Senatör Lindsey Graham, Cumhuriyetçilerin Obama’nın 2011’de ABD askerlerini Irak’tan çekmesine yönelttikleri önceki eleştirileri ima ederek, çekilmeyi “Obamavari büyük bir hata” olarak tanımladı.

Cumhuriyetçi Senatör Marco Rubio ise, Twitter’da, şunları yazdı: “Suriye’den çekilme kararı, ona karşı çok kuvvetli askeri tavsiyeye rağmen alındı. Bu, büyük bir hatadır. Bu karar, eğer iptal edilmezse, önümüzdeki yıllarda bu yönetimin & Amerika’nın aklından çıkmayacaktır.”

Washington’ın en yakın NATO müttefiki olan Britanya da, ABD’nin Suriye’deki belirgin politika değişikliği ile gafil avlanmış görünüyordu. Britanya Savunma Bakanı Tobias Ellwood, Trump’ın kararına “hiçbir şekilde katılmadığını” ilan eden bir açıklama yaptı. Ellwood, Twitter’da, “O [IŞİD], başka aşırılıkçılık biçimlerine dönüştü ve tehdit gayet canlı.”

Ön uyarı almış olanlardan biri, İsrail Başbakanı Binyamin Netanyahu’ydu. Netanyahu, Haaretz gazetesine, “ABD yönetimi, bana, başkanın askerlerini Suriye’den çekme niyeti olduğunu söyledi. Onlar, bu bölgedeki etkilerini kullanmanın başka yollarına sahip olduklarını açıkladılar,” diye konuştu.

ABD’nin “etkisi”nin başlıca aracı, Katar’daki üslerden ve Ortadoğu’daki başka yerlerden girişilen hava saldırıları olmuştur. Bu arada, ABD, Irak sınırı boyunca, Suriye’nin doğusuna topçu atışı yapabilecek durumda olan en az 5.000 askerden oluşan bir gücü tutmayı sürdürüyor.

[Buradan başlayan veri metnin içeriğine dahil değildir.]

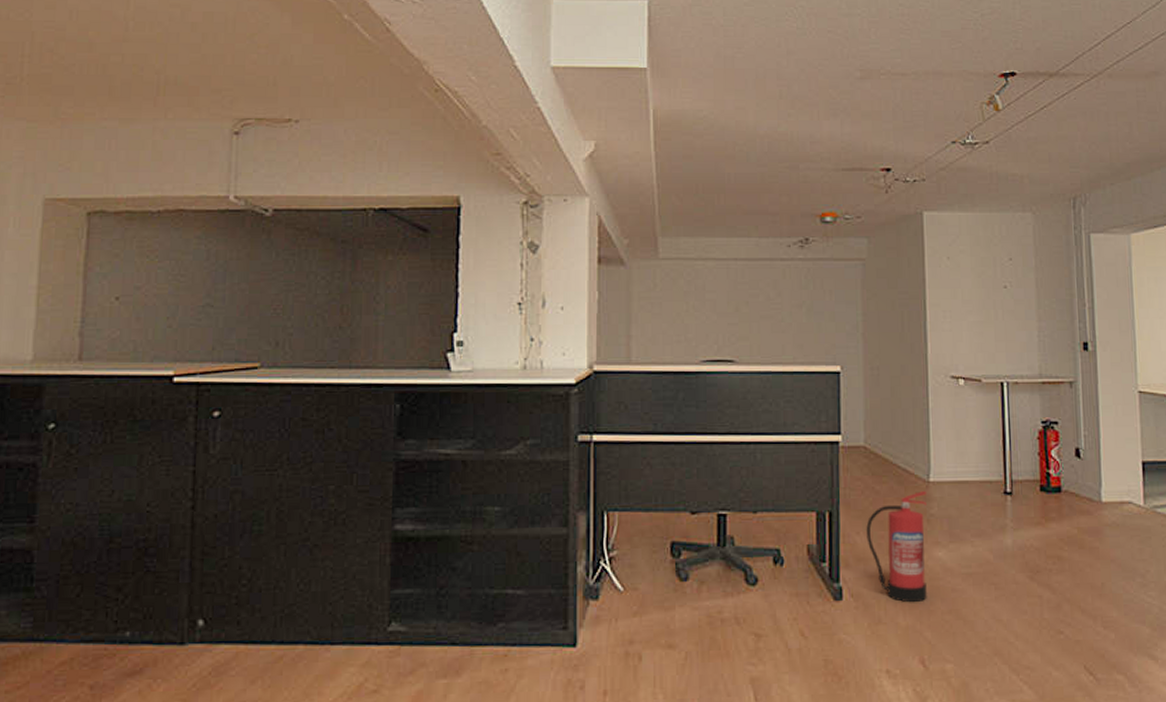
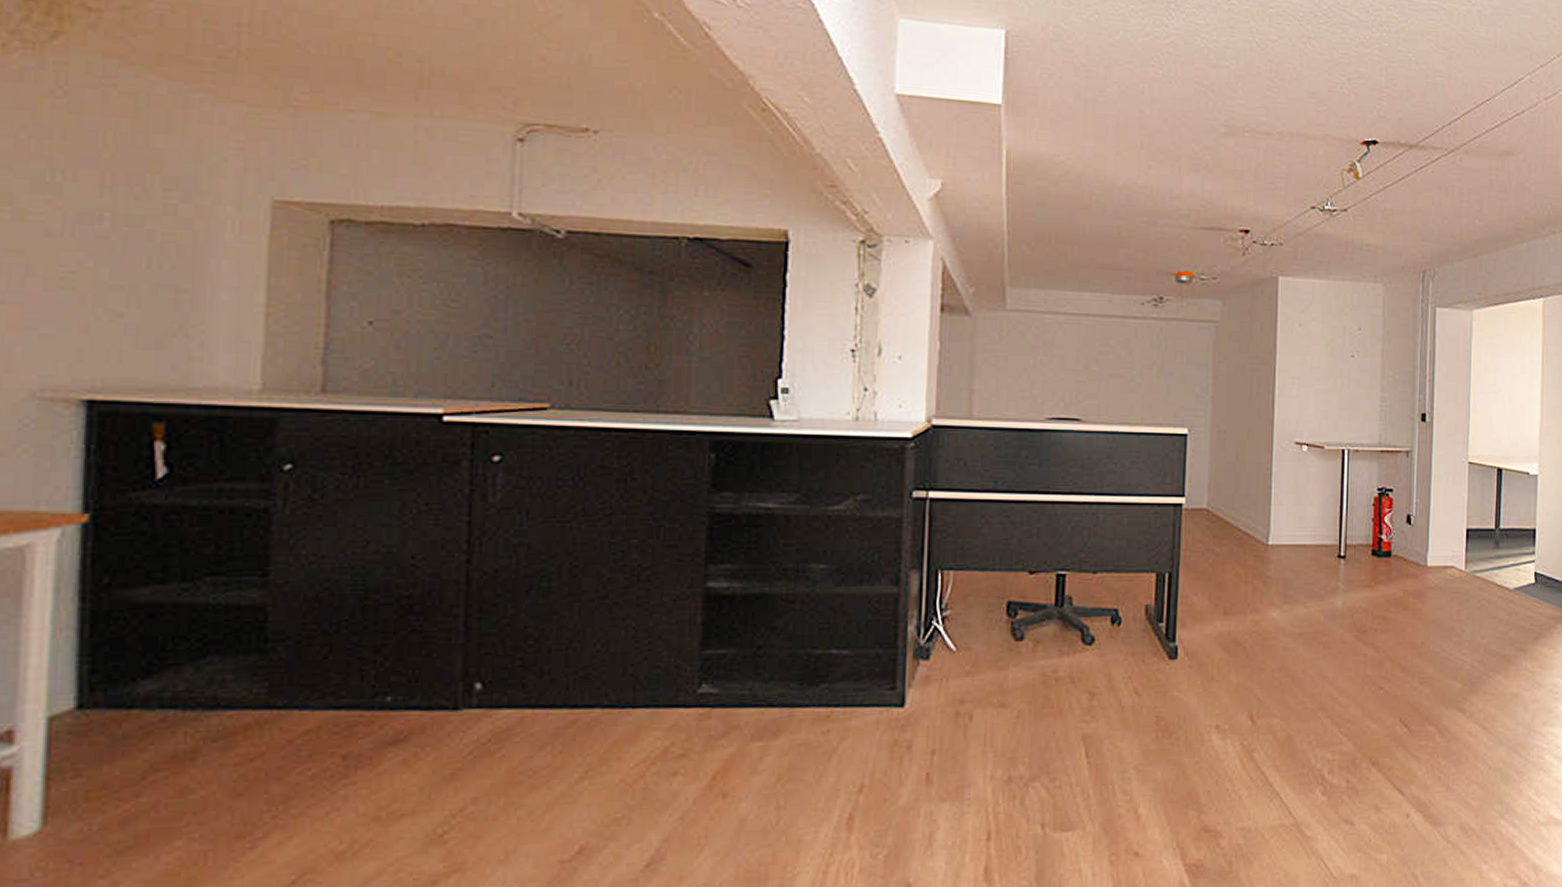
fire extinguisher: present [866,491,927,603] -> none [1204,554,1265,662]

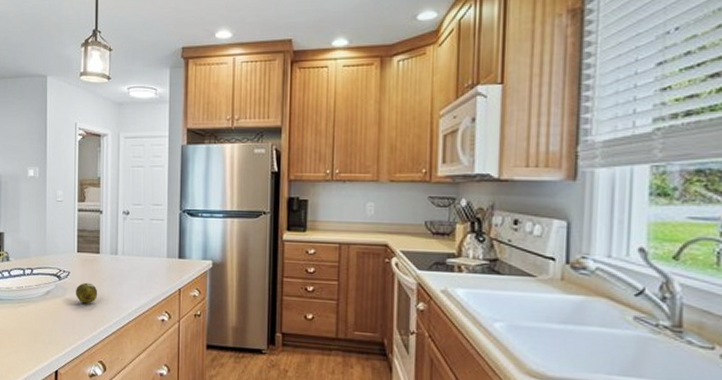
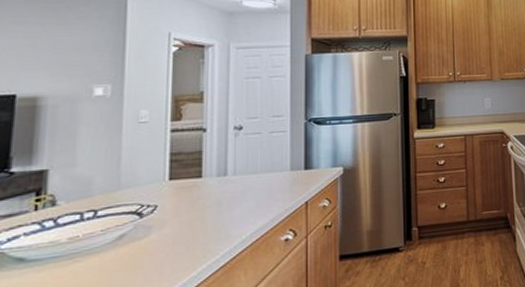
fruit: present [76,282,98,304] -> none [166,213,199,241]

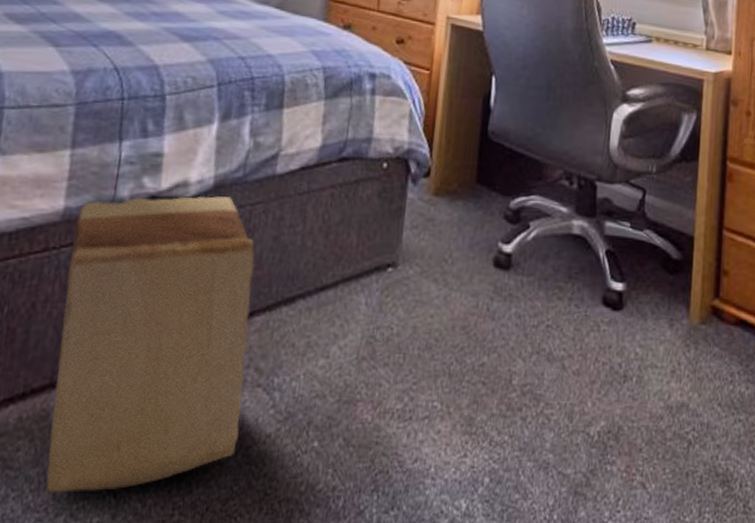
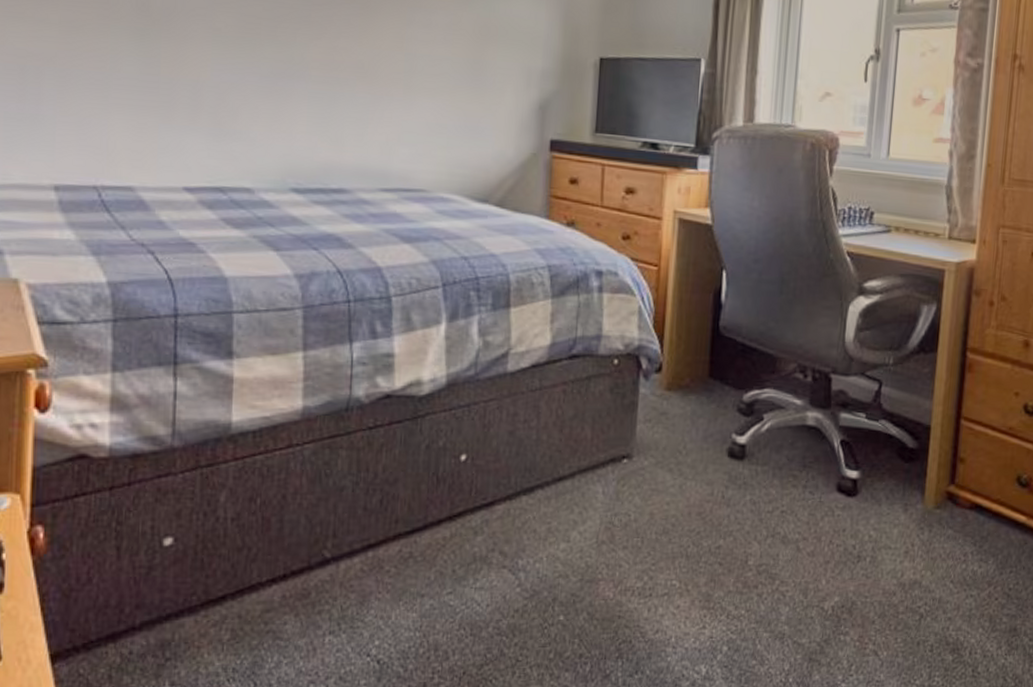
cardboard box: present [45,196,255,493] -> none [312,394,492,660]

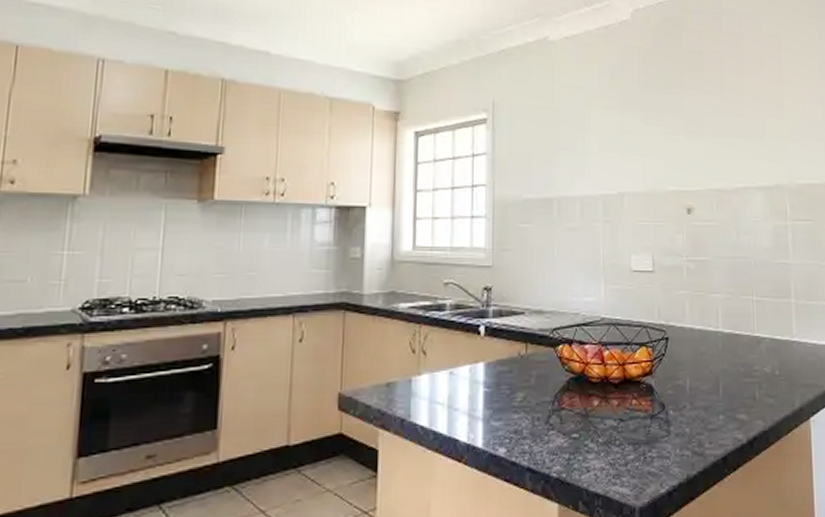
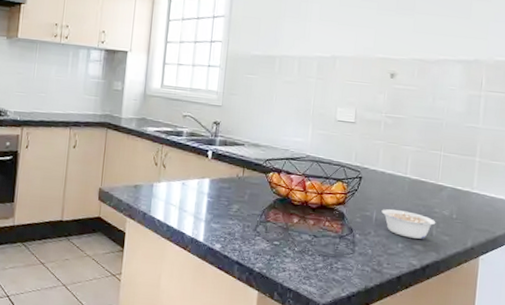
legume: none [695,372,758,406] -> present [381,209,436,239]

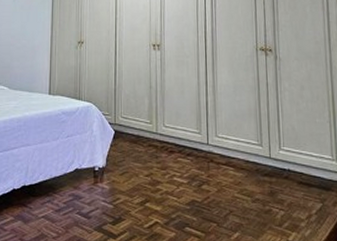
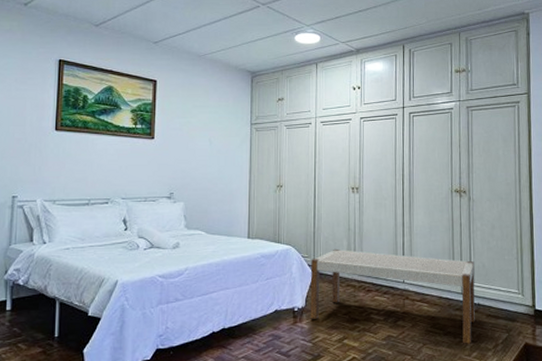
bench: none [111,107,286,213] -> present [310,248,475,344]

ABD askerlerinin Suriye’den çekilmesi duyurusu, kuşkusuz, ABD egemen çevreleri ve devleti içindeki öldürücü çatışmaları yoğunlaştıracak; aynı zamanda, Ortadoğu’daki gerilimleri de arttıracaktır. Bu adım, bölgedeki silahlı çatışmalarda herhangi bir azalmanın habercisi değildir. Washington’ın İran’a ve Rusya’ya karşı askeri saldırganlığı, askerleri Suriye’de olsun ya da olmasın, yalnızca yoğunlaşacaktır.